Unsurprisingly given the involvement of the Church of England, it also argues that we have ‘a moral duty to ensure that all households have access to housing that is both affordable and acceptablein terms of standards’.

However, it also considers what it might take to deliver a housing system that really works in the interests of everyone.

The report steers clear of specific policy proposals but  suggests immediate priorities might include getting to 300,000 new homes a year and targets such as ensuring that no household on average income should have to pay more than 35 per cent of their disposable income on housing costs. 

But it also asks what it will take to keep governments from different parties focussed on those priorities in the longer term.

That involves thinking long and hard about the institutional architecture of the housing system, which currently makes no sense.

England has one department charged with generating more affordable homes and another charged with controlling the housing benefit budget whose interests often clash.

The Treasury is responsible for overall spending and can trump them both, the Cabinet Office is responsible for coordinating policy and Number 10 sets overall political direction.

It looks like, and is, a recipe for contradiction and conflict and the overwhelming evidence is that nothing worthwhile will be delivered without the personal commitment of the prime minister or the chancellor or both. Even that may not be enough and both may also be committed to fundamentally bad policy for political reasons.

So how do we tackle that dysfunctionality? The report suggests setting out a clear, long-term vision and strategy, establishing a cross-departmental committee focussed on housing and requiring government to set specific targets at least every five years and realistic targets to achieve the vision in the longer term.

Meanwhile a Housing Strategy Committee, modelled on the existing Climate Change Committee (CCC), would provide independent scrutiny of policy and delivery.
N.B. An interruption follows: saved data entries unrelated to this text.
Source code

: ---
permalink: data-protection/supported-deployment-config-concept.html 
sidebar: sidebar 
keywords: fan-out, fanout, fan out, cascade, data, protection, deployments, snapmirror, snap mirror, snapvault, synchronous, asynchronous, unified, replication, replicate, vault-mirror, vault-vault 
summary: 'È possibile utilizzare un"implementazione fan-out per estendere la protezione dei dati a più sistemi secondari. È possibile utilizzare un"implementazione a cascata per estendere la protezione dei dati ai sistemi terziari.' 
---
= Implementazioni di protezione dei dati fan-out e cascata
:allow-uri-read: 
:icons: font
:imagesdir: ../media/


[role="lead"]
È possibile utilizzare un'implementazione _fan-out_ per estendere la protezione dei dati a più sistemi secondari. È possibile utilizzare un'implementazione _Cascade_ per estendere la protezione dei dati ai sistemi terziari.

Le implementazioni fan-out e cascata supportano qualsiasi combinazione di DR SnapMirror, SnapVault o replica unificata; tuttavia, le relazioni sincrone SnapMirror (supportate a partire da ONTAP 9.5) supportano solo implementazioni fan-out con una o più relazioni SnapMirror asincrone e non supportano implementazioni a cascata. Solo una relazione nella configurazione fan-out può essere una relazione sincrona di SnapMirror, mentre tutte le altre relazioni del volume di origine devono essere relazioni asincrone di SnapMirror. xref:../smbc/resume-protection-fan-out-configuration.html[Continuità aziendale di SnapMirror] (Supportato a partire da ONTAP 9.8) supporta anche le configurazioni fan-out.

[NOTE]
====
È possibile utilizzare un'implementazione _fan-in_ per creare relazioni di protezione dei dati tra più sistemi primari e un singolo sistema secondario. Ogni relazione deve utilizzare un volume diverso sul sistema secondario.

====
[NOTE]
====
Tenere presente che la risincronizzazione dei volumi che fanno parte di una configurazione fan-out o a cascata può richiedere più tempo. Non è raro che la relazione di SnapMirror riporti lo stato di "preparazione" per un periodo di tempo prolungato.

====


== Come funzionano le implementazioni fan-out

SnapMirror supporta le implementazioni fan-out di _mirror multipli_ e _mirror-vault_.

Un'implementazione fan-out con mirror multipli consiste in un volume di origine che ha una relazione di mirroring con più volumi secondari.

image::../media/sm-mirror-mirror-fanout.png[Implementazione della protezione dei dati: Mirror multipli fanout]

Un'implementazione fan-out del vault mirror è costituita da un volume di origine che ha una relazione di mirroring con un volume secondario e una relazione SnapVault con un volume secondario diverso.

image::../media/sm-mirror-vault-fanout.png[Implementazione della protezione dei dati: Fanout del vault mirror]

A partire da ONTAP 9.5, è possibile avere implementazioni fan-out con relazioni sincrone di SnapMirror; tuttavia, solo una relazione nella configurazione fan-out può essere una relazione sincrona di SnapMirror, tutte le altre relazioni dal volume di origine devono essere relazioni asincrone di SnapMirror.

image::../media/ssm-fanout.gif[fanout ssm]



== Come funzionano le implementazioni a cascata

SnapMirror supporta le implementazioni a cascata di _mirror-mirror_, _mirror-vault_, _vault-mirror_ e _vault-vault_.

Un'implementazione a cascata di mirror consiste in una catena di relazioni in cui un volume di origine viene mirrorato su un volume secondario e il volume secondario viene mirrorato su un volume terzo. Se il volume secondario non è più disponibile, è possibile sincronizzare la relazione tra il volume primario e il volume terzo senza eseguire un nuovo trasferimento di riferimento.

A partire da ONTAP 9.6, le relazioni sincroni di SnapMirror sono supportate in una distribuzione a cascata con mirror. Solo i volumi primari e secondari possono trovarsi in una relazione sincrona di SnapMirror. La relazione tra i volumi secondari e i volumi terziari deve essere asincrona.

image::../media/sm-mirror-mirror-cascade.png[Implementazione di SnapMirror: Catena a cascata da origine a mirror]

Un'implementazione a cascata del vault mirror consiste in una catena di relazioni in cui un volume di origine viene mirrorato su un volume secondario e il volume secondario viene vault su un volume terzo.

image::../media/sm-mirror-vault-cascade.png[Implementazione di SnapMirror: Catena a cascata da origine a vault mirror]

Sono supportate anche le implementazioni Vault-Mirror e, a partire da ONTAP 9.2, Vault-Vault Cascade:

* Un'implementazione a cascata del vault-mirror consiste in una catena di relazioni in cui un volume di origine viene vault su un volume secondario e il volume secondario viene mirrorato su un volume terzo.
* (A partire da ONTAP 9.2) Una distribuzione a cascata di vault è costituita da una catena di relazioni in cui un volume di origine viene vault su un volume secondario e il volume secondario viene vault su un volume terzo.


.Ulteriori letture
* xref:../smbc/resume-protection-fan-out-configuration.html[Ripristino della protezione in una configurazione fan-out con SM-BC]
Institutional changes like that should boost strategic direction. It may not be enough to prevent future political backsliding completely but ministers will know they will face criticism from their own independent watchdog if they are tempted (as from the head of the CCC over net zero recently)
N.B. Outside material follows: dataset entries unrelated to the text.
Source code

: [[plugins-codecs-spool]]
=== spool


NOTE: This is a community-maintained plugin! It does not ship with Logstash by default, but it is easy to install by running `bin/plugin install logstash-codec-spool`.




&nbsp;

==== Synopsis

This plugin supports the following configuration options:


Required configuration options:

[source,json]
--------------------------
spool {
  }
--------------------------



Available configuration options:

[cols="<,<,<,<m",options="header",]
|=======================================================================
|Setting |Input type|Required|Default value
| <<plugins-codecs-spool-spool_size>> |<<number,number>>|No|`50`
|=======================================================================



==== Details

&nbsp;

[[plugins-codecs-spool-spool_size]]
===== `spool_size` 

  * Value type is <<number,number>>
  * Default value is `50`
A key difference, of course, is that the government is legally committed to achieving net zero by 2050, giving extra force to the CCC’s reports.

Setting the long-term strategy within a legal framework could give the Housing Strategy Committee the same kind of authority in its work. The report stops short of making this case but there is an obvious model out there that could be adopted.

The UK is already signed up to the right to adequate housing via its ratification of the United Nations Universal Declaration of Human Rights and International Covenant on Economic, Social and Cultural Rights.

In the 2010s it was regularly criticised by United Nations special rapporteurs (remember ‘the woman from Brazil’?) over policies like the bedroom tax.

In theory, then, the government should already be committed to the principles of progressive realisation of the right and no retrogression from progress so far.

In practice, there is no way to enforce the right in the courts unless it is incorporated into domestic law.

However, Scotland and Wales are already moving in this direction. The long-term vision and strategy advocated in this report could create the ideal conditions for England to follow their lead under a new government.